Sorry to disappoint you, Ray-Ray. This premise is so weak, it makes your bananalogy look like Quantum Mechanics.

"We come to you not as molecular biologists or rocket scientists, but as an actor and an author", says Mikey. Well, no shit. Perhaps even a glance at a biology text would have helped you figure out the fallacy you and your deranged mentor have just spewed all over national T.V.

In case you missed it, Ray, a building is not a biological organism. A painting is not a biological organism. Human beings mate to reproduce themselves. Your folksy little simile about the Coke can spontaneously forming itself couldn't possibly be any less appropriate if you tried. No wonder your "Way of the Master" tripe only appeals to those who dropped out of Remedial Christianity 101.

I'm going to throw you a bone. I will admit I have a creator. As a matter of fact, I have two of them.

I call them Mom & Dad.

Tiberius
May 12, 2007, 08:52 PM
And of course it's circular logic. He's assuming that the universe was created in order to show that it was created.

Mizled
May 13, 2007, 01:14 AM
He compares things we know to have been designed to things which show no discernible evidence for it. It's bullshit through and through.

Tiberius
May 13, 2007, 02:11 AM
Yeah, Mizled. If he wants us to accept that the universe was designed, he should provide a mechanism by which we can recognise design.

Koyaanisqatsi
May 13, 2007, 02:44 AM
davidc: "A building," says Cult Leader Ray Comfort, "is absolute proof there was a builder.

• TASKS TO CARRY OUT:
a: Rewrite the paragraph of the forum discussion that begins "In case you missed it, Ray" more briefly, keeping its main facts.
b: Pick up the forum discussion of Ray Comfort's design argument after its last sentence and continue it.
The lines that come after this discussion are separate material.

• DATA EXTRACTS:

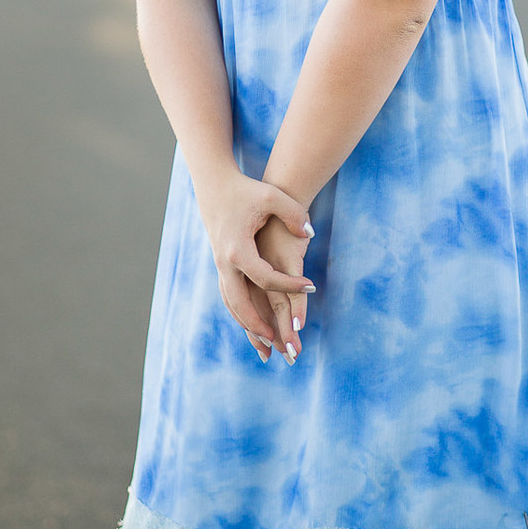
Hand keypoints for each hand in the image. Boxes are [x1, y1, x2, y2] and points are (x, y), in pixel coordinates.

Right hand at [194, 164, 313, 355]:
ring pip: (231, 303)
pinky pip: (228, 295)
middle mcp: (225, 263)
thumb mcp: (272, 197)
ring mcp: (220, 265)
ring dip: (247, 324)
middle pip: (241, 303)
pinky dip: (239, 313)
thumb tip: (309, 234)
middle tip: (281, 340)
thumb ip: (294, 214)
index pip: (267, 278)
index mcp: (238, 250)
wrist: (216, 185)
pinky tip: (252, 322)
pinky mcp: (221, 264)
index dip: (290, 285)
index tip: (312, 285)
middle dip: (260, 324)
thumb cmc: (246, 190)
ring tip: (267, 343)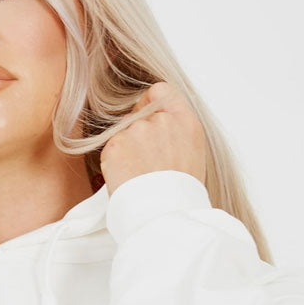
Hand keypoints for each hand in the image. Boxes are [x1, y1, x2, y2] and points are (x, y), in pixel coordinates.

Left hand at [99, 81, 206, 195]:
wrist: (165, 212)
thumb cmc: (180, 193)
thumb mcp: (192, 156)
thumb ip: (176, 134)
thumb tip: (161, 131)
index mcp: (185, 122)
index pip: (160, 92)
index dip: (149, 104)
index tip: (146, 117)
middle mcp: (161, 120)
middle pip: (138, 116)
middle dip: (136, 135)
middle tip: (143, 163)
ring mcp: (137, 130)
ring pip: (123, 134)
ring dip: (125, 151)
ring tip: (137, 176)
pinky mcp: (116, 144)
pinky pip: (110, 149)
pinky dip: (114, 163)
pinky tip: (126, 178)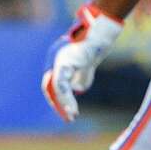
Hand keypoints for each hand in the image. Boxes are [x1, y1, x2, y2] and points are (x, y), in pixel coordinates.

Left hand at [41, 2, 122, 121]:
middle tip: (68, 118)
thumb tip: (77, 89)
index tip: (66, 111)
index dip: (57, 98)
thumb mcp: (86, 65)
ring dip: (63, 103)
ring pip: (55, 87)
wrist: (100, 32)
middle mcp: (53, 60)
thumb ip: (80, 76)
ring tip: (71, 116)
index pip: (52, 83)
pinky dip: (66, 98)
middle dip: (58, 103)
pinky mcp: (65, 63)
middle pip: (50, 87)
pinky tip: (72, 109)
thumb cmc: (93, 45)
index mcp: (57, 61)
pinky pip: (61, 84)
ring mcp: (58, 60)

• LIST OF ANSWERS:
a: Ray, buildings and paintings aren't biological organisms; humans reproduce by mating. The Coke can simile couldn't be less fitting, and "Way of the Master" appeals only to those who dropped out of Remedial Christianity 101.

b:
Stop right there and you're done.

What does it take to be a "builder"? Well, the evidence shows it takes millions of years of learned, evolutionary survival techniques to be able to build a building. Not magic. What Ray glosses over (metaphorically speaking) is the fact that a watch isn't made in a sandstorm, because a watch is man made. My apologies to our equally capable sisters. It takes applied application to create such things; one would call it intelligence. But not with a capital "i" and certainly not without the good old delta.

This isn't about the chicken or the egg, this is about the idea of the chicken. So if that's what came first, then all bets are off. Then anything we can imagine is what God can imagine and then some. Nothing is real beyond subjective experience. But how could that be if there were a necesary God instantiating it? That axiomatically means that an objective reality exists; where at least you and God exist. If there is an "and" to that equation of existence, then that existence cannot be anything other than objectively true.

But what does the objecitvely true reveal? That there is no God.

Same cognitive dissonance, only resulting in different interpretations. Is one true? Yes. It must be, or else "true" has no ultimate meaning. And if it has no ultimate meaning, then we're just all left to our own imposition of meaning.....of a pattern on the patternless......or order on chaos...Oh. Right. That's the way it actually is. Sorry. Forgot a minute about the practical, seeing as how my "I" is largely a product of just one of my brains. Seeing bunnies in the sky is a fun cognitive trick, but as the basis of an entire epistomology? Not so much.

An abstraction, while a fascinating and useful cognitive ability emergent from and as a result of our predatory pattern solving skills, is necessarily timeless. Like one side of a coin, all it "sees," all it references, all it can acknowledge is itself unencumbered by the necessity of practical application. Without time, there is no change and therefore no reason to measure change. An application, however, is necessarily in time and therefore changes, thereby providing a reason to measure that change, as well as something to measure. To explode the analogy, it's the "flip-side" of that epistomological coin that results in/allows the flip.

This is a justification for inference that requires no other presupposition.

Now what were you saying...?

J. T.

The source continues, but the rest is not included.